O impacto da RC na longevidade parece praticamente universal. Inúmeros laboratórios descobriram que restringir a ingestão calórica aumenta a expectativa de vida não apenas em ratos e camundongos (as cobaias mais comuns), mas também em leveduras, vermes, moscas, peixes, hamsters, cães e até, inusitadamente, aranhas.

Foi constatado que a RC aumenta a vida útil em quase todos os organismos-modelo em que foi testada, com a curiosa exceção das moscas domésticas. Parece que, em geral, os animais subalimentados se tornam mais resistentes e aptos a sobreviver, pelo menos em um ambiente controlado e livre de germes como um laboratório.

No entanto, isso não significa que eu recomendo a restrição calórica radical como tática para meus pacientes. Por um lado, a eficácia da RC permanece em questão fora do laboratório; animais magros demais podem ser mais suscetíveis à morte por infecção ou baixas temperaturas.

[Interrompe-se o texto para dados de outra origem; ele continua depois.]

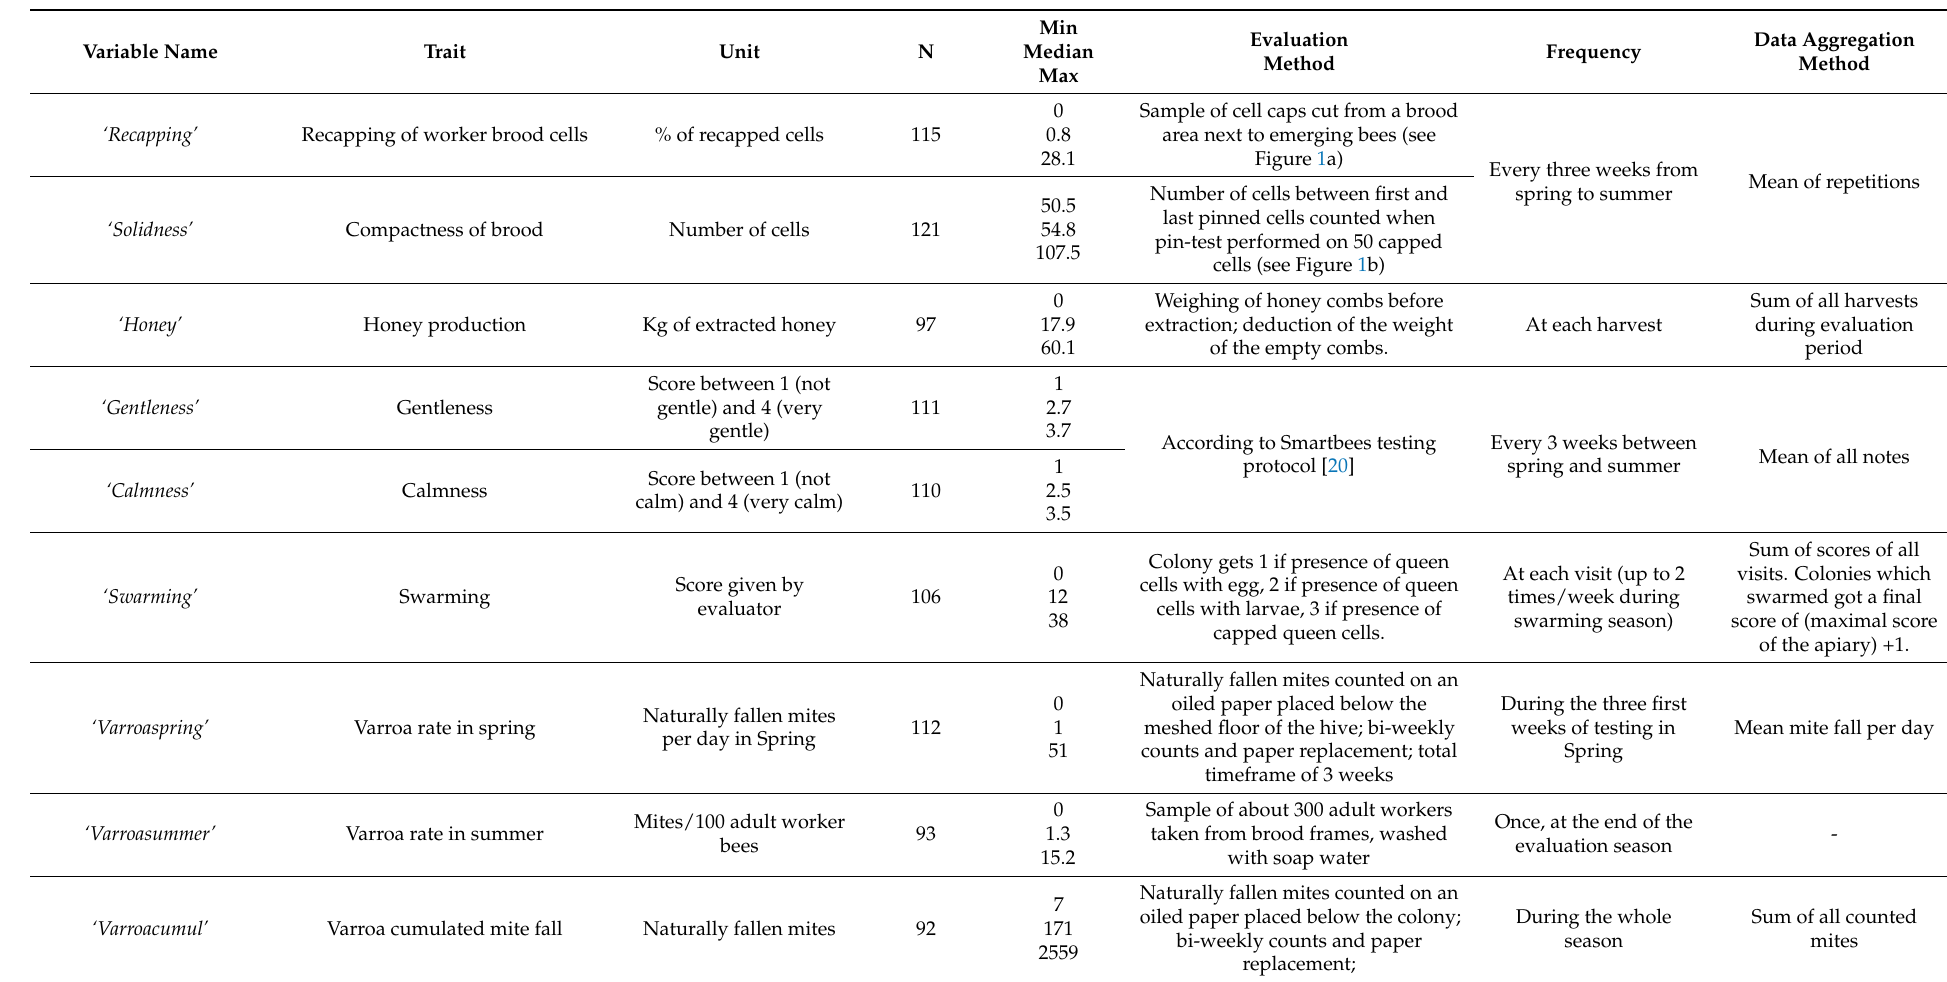
Table 1. Traits recorded in the framework of the colony performance testing protocol at the experimental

E se, por um lado, comer um pouco menos funcionou bem para Luigi Cornaro, assim como para alguns dos meus pacientes, para a maioria das pessoas é difícil, se não impossível, manter uma restrição calórica severa no longo prazo.

Além disso, não há evidências de que a RC extrema realmente maximize a função da longevidade em um organismo tão complexo como o do ser humano, que vive em um ambiente com maior grau de variação do que os animais citados.

Apesar de parecer provável que ela reduza o risco de sucumbir a pelo menos alguns dos cavaleiros, parece igualmente provável que o aumento na taxa de mortalidade devido a infecções, traumas e fragilidade ofusque esses ganhos.

O verdadeiro valor da pesquisa sobre a restrição calórica está nos insights que ela proporcionou para nossa compreensão do processo de envelhecimento em si.